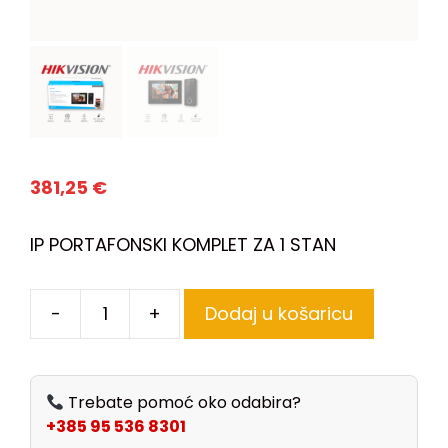
381,25
€
IP PORTAFONSKI KOMPLET ZA 1 STAN
-
+
Dodaj u košaricu
Trebate pomoć oko odabira?
+385 95 536 8301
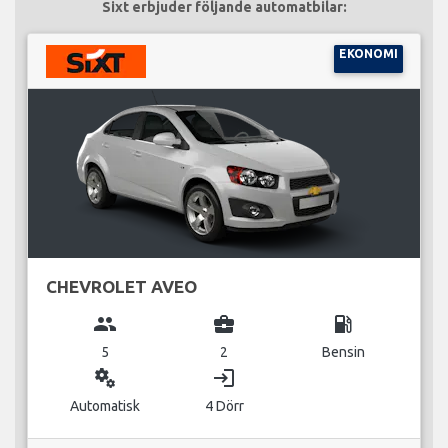
Sixt erbjuder följande automatbilar:
EKONOMI
CHEVROLET AVEO
group
business_center
local_gas_station
5
2
Bensin
miscellaneous_services
login
Automatisk
4 Dörr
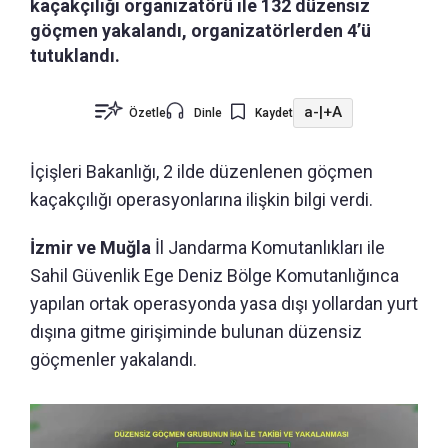
kaçakçılığı organizatörü ile 132 düzensiz
göçmen yakalandı, organizatörlerden 4’ü
tutuklandı.
a-
|
+A
Özetle
Dinle
Kaydet
İçişleri Bakanlığı, 2 ilde düzenlenen göçmen
kaçakçılığı operasyonlarına ilişkin bilgi verdi.
İzmir ve Muğla
İl Jandarma Komutanlıkları ile
Sahil Güvenlik Ege Deniz Bölge Komutanlığınca
yapılan ortak operasyonda yasa dışı yollardan yurt
dışına gitme girişiminde bulunan düzensiz
göçmenler yakalandı.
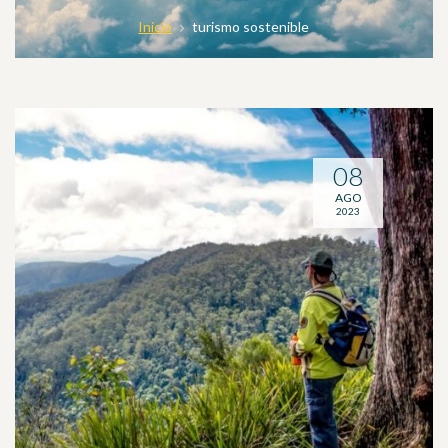
Inicio
turismo sostenible
08
AGO
2023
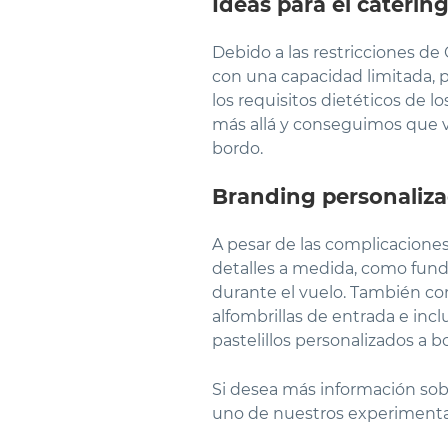
Ideas para el caterin
Debido a las restricciones de
con una capacidad limitada, 
los requisitos dietéticos de 
más allá y conseguimos que va
bordo.
Branding personaliz
A pesar de las complicaciones
detalles a medida, como funda
durante el vuelo. También con
alfombrillas de entrada e inc
pastelillos personalizados a b
Si desea más información sobr
uno de nuestros experiment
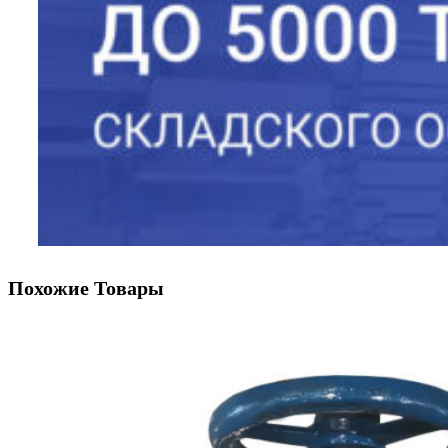
Похожие Товары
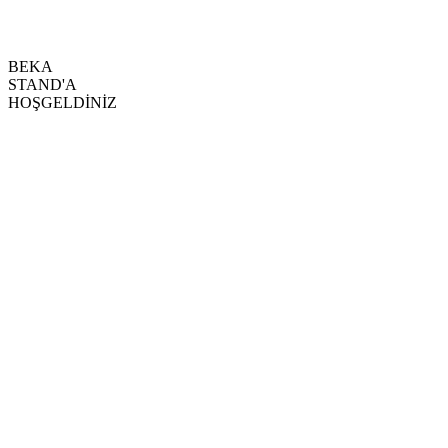
BEKA
STAND'A
HOŞGELDİNİZ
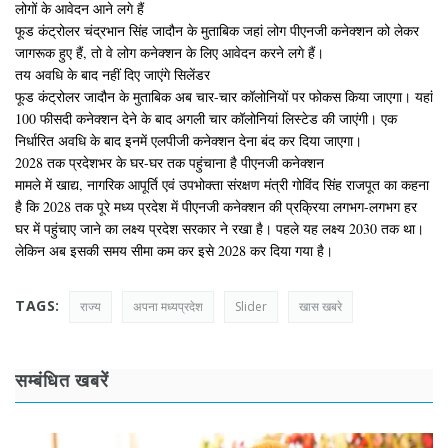
लोगों के आवेदन आने लगे हैं
फूड कंट्रोलर चंद्रभान सिंह जादौन के मुताबिक जहां लोग पीएनजी कनेक्शन को लेकर
जागरूक हुए हैं, तो वे लोग कनेक्शन के लिए आवेदन करने लगे हैं।
तय अवधि के बाद नहीं दिए जाएंगे सिलेंडर
फूड कंट्रोलर जादौन के मुताबिक अब चार-चार कॉलोनियों पर फोकस किया जाएगा। यहां
100 फीसदी कनेक्शन देने के बाद अगली चार कॉलोनियां लिस्टेड की जाएंगी। एक
निर्धारित अवधि के बाद इनमें एलपीजी कनेक्शन देना बंद कर दिया जाएगा।
2028 तक प्रदेशभर के घर-घर तक पहुंचाना है पीएनजी कनेक्शन
मामले में खाद्य, नागरिक आपूर्ति एवं उपभोक्ता संरक्षण मंत्री गोविंद सिंह राजपूत का कहना
है कि 2028 तक पूरे मध्य प्रदेश में पीएनजी कनेक्शन की प्रक्रिया लगभग-लगभग हर
घर में पहुंचाए जाने का लक्ष्य प्रदेश सरकार ने रखा है। पहले यह लक्ष्य 2030 तक था।
लेकिन अब इसकी समय सीमा कम कर इसे 2028 कर दिया गया है।
TAGS:
राज्य
अपना मध्यप्रदेश
Slider
खास खबरे
सम्बंधित खबरें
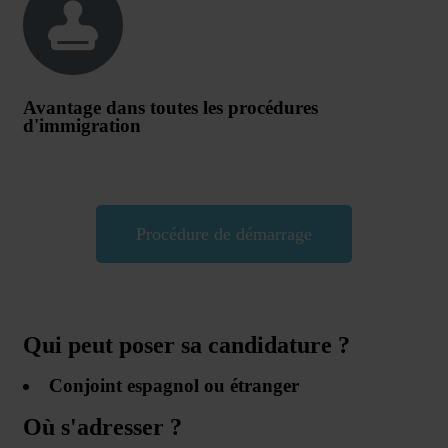
Avantage dans toutes les procédures
d'immigration
Procédure de démarrage
Qui peut poser sa candidature ?
Conjoint espagnol ou étranger
Où s'adresser ?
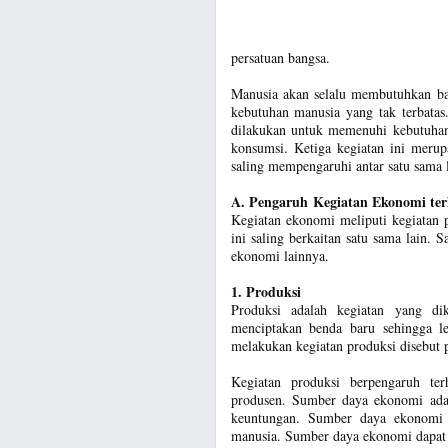
persatuan bangsa.
Manusia akan selalu membutuhkan ba
kebutuhan manusia yang tak terbatas
dilakukan untuk memenuhi kebutuhann
konsumsi. Ketiga kegiatan ini merup
saling mempengaruhi antar satu sama 
A. Pengaruh
Kegiatan Ekonomi te
Kegiatan ekonomi meliputi kegiatan p
ini saling berkaitan satu sama lain.
ekonomi lainnya.
1. Produksi
Produksi adalah kegiatan yang di
menciptakan benda baru sehingga 
melakukan kegiatan produksi disebut 
Kegiatan produksi berpengaruh te
produsen. Sumber daya ekonomi adal
keuntungan. Sumber daya ekonomi 
manusia. Sumber daya ekonomi dapat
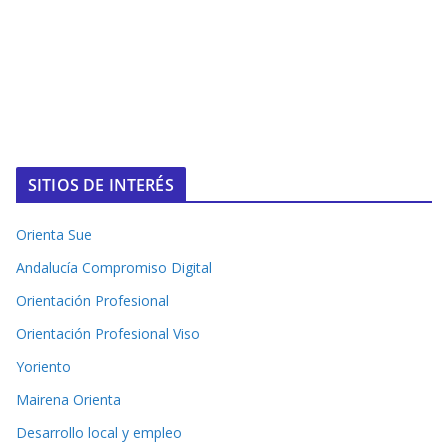
SITIOS DE INTERÉS
Orienta Sue
Andalucía Compromiso Digital
Orientación Profesional
Orientación Profesional Viso
Yoriento
Mairena Orienta
Desarrollo local y empleo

· · · ·

● Description of the task
Turn the text lines of the records above into a Markdown table with the columns Row and Line, one numbered row per line. Begin at the line that contains "Похожие Товары" and stop after the line that contains "Où s'adresser ?", leaving out blank lines and the pictures.

● Written reply
| Row | Line |
|---|---|
| 1 | Похожие Товары |
| 2 | BEKA |
| 3 | STAND'A |
| 4 | HOŞGELDİNİZ |
| 5 | लोगों के आवेदन आने लगे हैं |
| 6 | फूड कंट्रोलर चंद्रभान सिंह जादौन के मुताबिक जहां लोग पीएनजी कनेक्शन को लेकर |
| 7 | जागरूक हुए हैं, तो वे लोग कनेक्शन के लिए आवेदन करने लगे हैं। |
| 8 | तय अवधि के बाद नहीं दिए जाएंगे सिलेंडर |
| 9 | फूड कंट्रोलर जादौन के मुताबिक अब चार-चार कॉलोनियों पर फोकस किया जाएगा। यहां |
| 10 | 100 फीसदी कनेक्शन देने के बाद अगली चार कॉलोनियां लिस्टेड की जाएंगी। एक |
| 11 | निर्धारित अवधि के बाद इनमें एलपीजी कनेक्शन देना बंद कर दिया जाएगा। |
| 12 | 2028 तक प्रदेशभर के घर-घर तक पहुंचाना है पीएनजी कनेक्शन |
| 13 | मामले में खाद्य, नागरिक आपूर्ति एवं उपभोक्ता संरक्षण मंत्री गोविंद सिंह राजपूत का कहना |
| 14 | है कि 2028 तक पूरे मध्य प्रदेश में पीएनजी कनेक्शन की प्रक्रिया लगभग-लगभग हर |
| 15 | घर में पहुंचाए जाने का लक्ष्य प्रदेश सरकार ने रखा है। पहले यह लक्ष्य 2030 तक था। |
| 16 | लेकिन अब इसकी समय सीमा कम कर इसे 2028 कर दिया गया है। |
| 17 | TAGS: |
| 18 | राज्य |
| 19 | अपना मध्यप्रदेश |
| 20 | Slider |
| 21 | खास खबरे |
| 22 | सम्बंधित खबरें |
| 23 | Avantage dans toutes les procédures |
| 24 | d'immigration |
| 25 | Procédure de démarrage |
| 26 | Qui peut poser sa candidature ? |
| 27 | Conjoint espagnol ou étranger |
| 28 | Où s'adresser ? |